The language in the mortgage itself required the “Lender” to send the notice of default. Furthermore, the mortgage defined “Lender” as “Cornerstone Home Loans” and “any person who takes ownership of the Note and this Security Instrument” [emphasis added]. Cornerstone was the original lender and had previously sold the loan and assigned the mortgage. The court held that because the same entity did not own both the note and the mortgage at the time the servicer sent the notice, the notice was invalid. In fact, the court’s holding means that because the note and the mortgage were not owned by the same entity when the notice of default was sent, no “Lender” other than Cornerstone existed (as that term is defined in the mortgage) and, consequently, no party other than Cornerstone could have sent a valid notice of default at that time.

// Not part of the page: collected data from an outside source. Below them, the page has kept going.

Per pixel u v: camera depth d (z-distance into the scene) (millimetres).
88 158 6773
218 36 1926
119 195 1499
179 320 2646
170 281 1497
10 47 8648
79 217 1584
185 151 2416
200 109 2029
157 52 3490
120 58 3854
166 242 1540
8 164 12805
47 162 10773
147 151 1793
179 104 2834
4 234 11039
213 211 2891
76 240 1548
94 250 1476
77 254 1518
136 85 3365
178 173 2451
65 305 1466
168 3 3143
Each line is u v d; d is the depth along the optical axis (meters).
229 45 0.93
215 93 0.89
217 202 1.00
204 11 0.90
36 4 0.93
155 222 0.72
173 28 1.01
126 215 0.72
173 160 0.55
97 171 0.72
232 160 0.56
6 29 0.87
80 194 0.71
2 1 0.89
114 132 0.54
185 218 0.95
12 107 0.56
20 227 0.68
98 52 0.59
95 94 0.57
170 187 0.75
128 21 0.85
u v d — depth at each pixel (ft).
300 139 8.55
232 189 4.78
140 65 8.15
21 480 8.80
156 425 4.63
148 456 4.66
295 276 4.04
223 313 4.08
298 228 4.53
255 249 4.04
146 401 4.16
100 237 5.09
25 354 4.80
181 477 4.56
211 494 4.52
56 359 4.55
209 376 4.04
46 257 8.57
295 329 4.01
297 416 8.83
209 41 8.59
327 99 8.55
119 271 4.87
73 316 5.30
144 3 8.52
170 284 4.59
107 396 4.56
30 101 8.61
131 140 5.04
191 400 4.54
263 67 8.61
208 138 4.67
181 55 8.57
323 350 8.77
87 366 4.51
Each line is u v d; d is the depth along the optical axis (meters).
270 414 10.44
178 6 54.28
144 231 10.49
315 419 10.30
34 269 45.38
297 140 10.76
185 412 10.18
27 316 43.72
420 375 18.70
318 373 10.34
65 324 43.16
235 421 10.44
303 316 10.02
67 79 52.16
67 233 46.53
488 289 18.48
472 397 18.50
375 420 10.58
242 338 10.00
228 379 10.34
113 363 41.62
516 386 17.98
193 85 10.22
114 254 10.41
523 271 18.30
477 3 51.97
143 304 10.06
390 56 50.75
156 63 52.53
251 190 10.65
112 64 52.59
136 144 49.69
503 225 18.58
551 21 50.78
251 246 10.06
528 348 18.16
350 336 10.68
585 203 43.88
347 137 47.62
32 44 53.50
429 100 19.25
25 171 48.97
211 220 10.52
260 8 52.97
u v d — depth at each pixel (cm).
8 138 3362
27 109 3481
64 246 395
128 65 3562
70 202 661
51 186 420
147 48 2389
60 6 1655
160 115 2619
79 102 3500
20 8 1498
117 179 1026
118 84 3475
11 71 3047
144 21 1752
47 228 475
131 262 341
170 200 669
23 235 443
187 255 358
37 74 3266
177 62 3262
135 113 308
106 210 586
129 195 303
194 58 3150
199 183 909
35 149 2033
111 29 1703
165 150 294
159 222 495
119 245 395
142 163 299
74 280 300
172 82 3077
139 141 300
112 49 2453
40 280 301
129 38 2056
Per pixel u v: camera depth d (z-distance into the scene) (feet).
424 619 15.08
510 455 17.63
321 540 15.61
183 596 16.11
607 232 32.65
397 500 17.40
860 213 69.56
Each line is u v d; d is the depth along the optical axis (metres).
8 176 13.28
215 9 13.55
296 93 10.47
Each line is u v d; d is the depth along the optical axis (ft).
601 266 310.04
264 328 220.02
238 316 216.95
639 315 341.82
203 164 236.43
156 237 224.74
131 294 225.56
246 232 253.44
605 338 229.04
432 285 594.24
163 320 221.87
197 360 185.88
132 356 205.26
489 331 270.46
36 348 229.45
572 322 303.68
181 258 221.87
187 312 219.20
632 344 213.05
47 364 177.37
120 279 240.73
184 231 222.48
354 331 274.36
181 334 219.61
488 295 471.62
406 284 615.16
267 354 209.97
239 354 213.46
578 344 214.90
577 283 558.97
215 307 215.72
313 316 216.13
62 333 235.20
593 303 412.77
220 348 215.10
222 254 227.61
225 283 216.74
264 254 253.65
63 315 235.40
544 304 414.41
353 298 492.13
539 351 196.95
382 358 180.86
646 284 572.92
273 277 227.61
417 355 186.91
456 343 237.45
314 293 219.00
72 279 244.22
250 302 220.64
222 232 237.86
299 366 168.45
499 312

In the wake of Chartier, servicers and lenders seeking to foreclose Maine mortgages will need to ensure that ownership of the note and ownership of the mortgage are united in a single entity before a notice of default is sent; and that the notice is sent by, or on behalf of, that entity. What this means is that for loans with similar mortgage provisions, the mortgage will need to be assigned to the owner/investor before the notice of default is mailed. For pending mortgage foreclosures where the notice of default did not comply with the terms of the mortgage, it is anticipated that some of those pending cases will ultimately be dismissed, or the courts may enter judgments for the defendants. Because the Chartier holding is so recent, it is too early to tell how aggressive Maine’s lower courts will be when applying the high court’s reasoning (in that case) to pending foreclosure actions.
Importantly, the relevant language found in the mortgage in Chartier is also found in the standard residential mortgage form used throughout Maine. As a result, the number of cases affected will be significant. The impacts of Chartier are something servicers and lenders, who are foreclosing mortgages in this state, will want to monitor, and respond appropriately.